In my system, the insertion of data is always done through csv files via logstash. I never pre-define the mapping. But whenever I input a string it is always taken to be analyzed
, as a result an entry like hello I am Sinha
is split into hello
,I
,am
,Sinha
. Is there anyway I could change the default/dynamic mapping of elasticsearch so that all strings, irrespective of index, irrespective of type are taken to be not analyzed
? Or is there a way of setting it in the .conf
file? Say my conf
file looks like
input {
file {
path => "/home/sagnik/work/logstash-1.4.2/bin/promosms_dec15.csv"
type => "promosms_dec15"
start_position => "beginning"
sincedb_path => "/dev/null"
}
}
filter {
csv {
columns => ["Comm_Plan","Queue_Booking","Order_Reference","Multi_Ordertype"]
separator => ","
}
ruby {
code => "event['Generation_Date'] = Date.parse(event['Generation_Date']);"
}
}
output {
elasticsearch {
action => "index"
host => "localhost"
index => "promosms-%{+dd.MM.YYYY}"
workers => 1
}
}
I want all the strings to be not analyzed
and I don't mind it being the default setting for all future data to be inserted into elasticsearch either
You can query the .raw
version of your field. This was added in Logstash 1.3.1:
The logstash index template we provide adds a “.raw” field to every field you index. These “.raw” fields are set by logstash as “not_analyzed” so that no analysis or tokenization takes place – our original value is used as-is!
So if your field is called foo
, you'd query foo.raw
to return the not_analyzed
(not split on delimiters) version.
Just create a template. run
curl -XPUT localhost:9200/_template/template_1 -d '{
"template": "*",
"settings": {
"index.refresh_interval": "5s"
},
"mappings": {
"_default_": {
"_all": {
"enabled": true
},
"dynamic_templates": [
{
"string_fields": {
"match": "*",
"match_mapping_type": "string",
"mapping": {
"index": "not_analyzed",
"omit_norms": true,
"type": "string"
}
}
}
],
"properties": {
"@version": {
"type": "string",
"index": "not_analyzed"
},
"geoip": {
"type": "object",
"dynamic": true,
"path": "full",
"properties": {
"location": {
"type": "geo_point"
}
}
}
}
}
}
}'
Make a copy of the lib/logstash/outputs/elasticsearch/elasticsearch-template.json from your Logstash distribution (possibly installed as /opt/logstash/lib/logstash/outputs/elasticsearch/elasticsearch-template.json), modify it by replacing
"dynamic_templates" : [ {
"string_fields" : {
"match" : "*",
"match_mapping_type" : "string",
"mapping" : {
"type" : "string", "index" : "analyzed", "omit_norms" : true,
"fields" : {
"raw" : {"type": "string", "index" : "not_analyzed", "ignore_above" : 256}
}
}
}
} ],
with
"dynamic_templates" : [ {
"string_fields" : {
"match" : "*",
"match_mapping_type" : "string",
"mapping" : {
"type" : "string", "index" : "not_analyzed", "omit_norms" : true
}
}
} ],
and point template
for you output plugin to your modified file:
output {
elasticsearch {
...
template => "/path/to/my-elasticsearch-template.json"
}
}
You can still override this default for particular fields.
I think updating the mapping is wrong approach just to handle a field for reporting purposes.

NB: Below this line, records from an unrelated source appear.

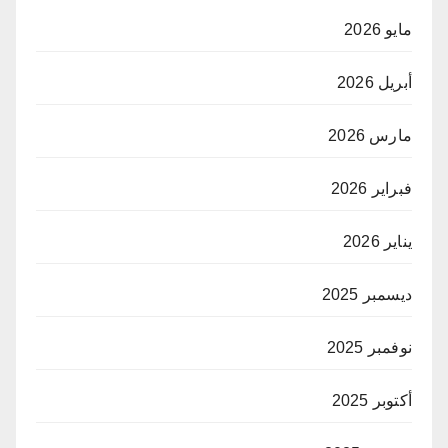
مايو 2026
أبريل 2026
مارس 2026
فبراير 2026
يناير 2026
ديسمبر 2025
نوفمبر 2025
أكتوبر 2025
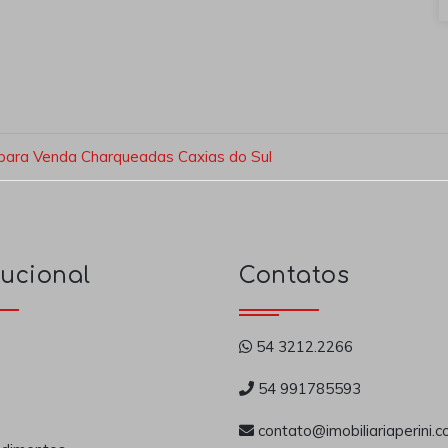
para Venda Charqueadas Caxias do Sul
tucional
Contatos
54 3212.2266
54 991785593
contato@imobiliariaperini.c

Sooner or later you may want to be able to search the field for tokens. If you are updating the field to "not_analyzed" and want to search for foo from a value "foo bar", you won't be able to do that.
A more graceful solution is to use kibana aggregation filters instead of terms. Something like below will search for the terms ivr04 and ivr02. So in your case you can have a filter "Hello I'm Sinha". Hope this helps.